*** Opening SOURCE MATERIAL ***

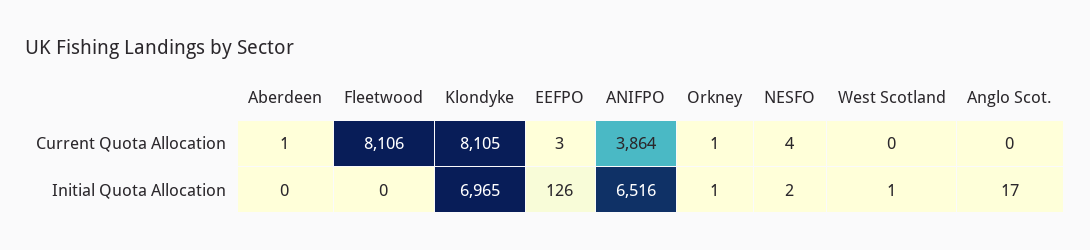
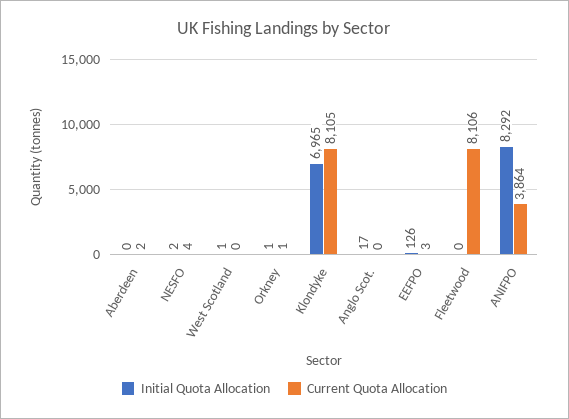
  {
    "Current Quota Allocation": {
-     "Aberdeen": 1,
+     "Aberdeen": 2,
      "Fleetwood": 8106,
      "Klondyke": 8105,
      "EEFPO": 3,
      "ANIFPO": 3864,
      "Orkney": 1,
      "NESFO": 4,
      "West Scotland": 0,
      "Anglo Scot.": 0
    },
    "Initial Quota Allocation": {
      "Aberdeen": 0,
      "Fleetwood": 0,
      "Klondyke": 6965,
      "EEFPO": 126,
-     "ANIFPO": 6516,
+     "ANIFPO": 8292,
      "Orkney": 1,
      "NESFO": 2,
      "West Scotland": 1,
      "Anglo Scot.": 17
    }
  }

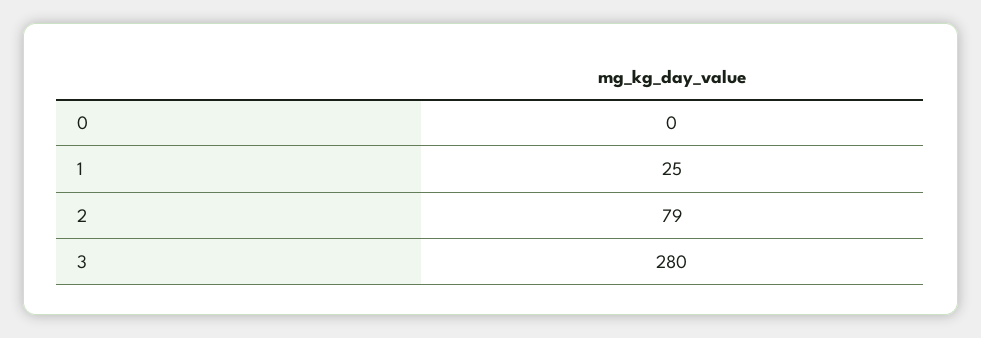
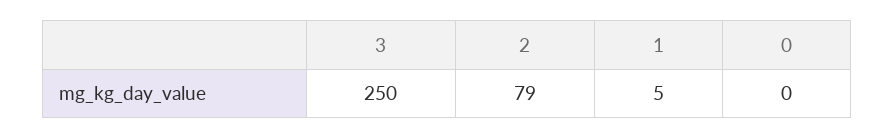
  {
    "0": 0,
-   "1": 25,
+   "1": 5,
    "2": 79,
-   "3": 280
+   "3": 250
  }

*** Closing SOURCE MATERIAL ***

WORK ITEM →
Each record must appear again exactly as written above, without its pictures.

RESPONSE →
  {
    "Current Quota Allocation": {
-     "Aberdeen": 1,
+     "Aberdeen": 2,
      "Fleetwood": 8106,
      "Klondyke": 8105,
      "EEFPO": 3,
      "ANIFPO": 3864,
      "Orkney": 1,
      "NESFO": 4,
      "West Scotland": 0,
      "Anglo Scot.": 0
    },
    "Initial Quota Allocation": {
      "Aberdeen": 0,
      "Fleetwood": 0,
      "Klondyke": 6965,
      "EEFPO": 126,
-     "ANIFPO": 6516,
+     "ANIFPO": 8292,
      "Orkney": 1,
      "NESFO": 2,
      "West Scotland": 1,
      "Anglo Scot.": 17
    }
  }

  {
    "0": 0,
-   "1": 25,
+   "1": 5,
    "2": 79,
-   "3": 280
+   "3": 250
  }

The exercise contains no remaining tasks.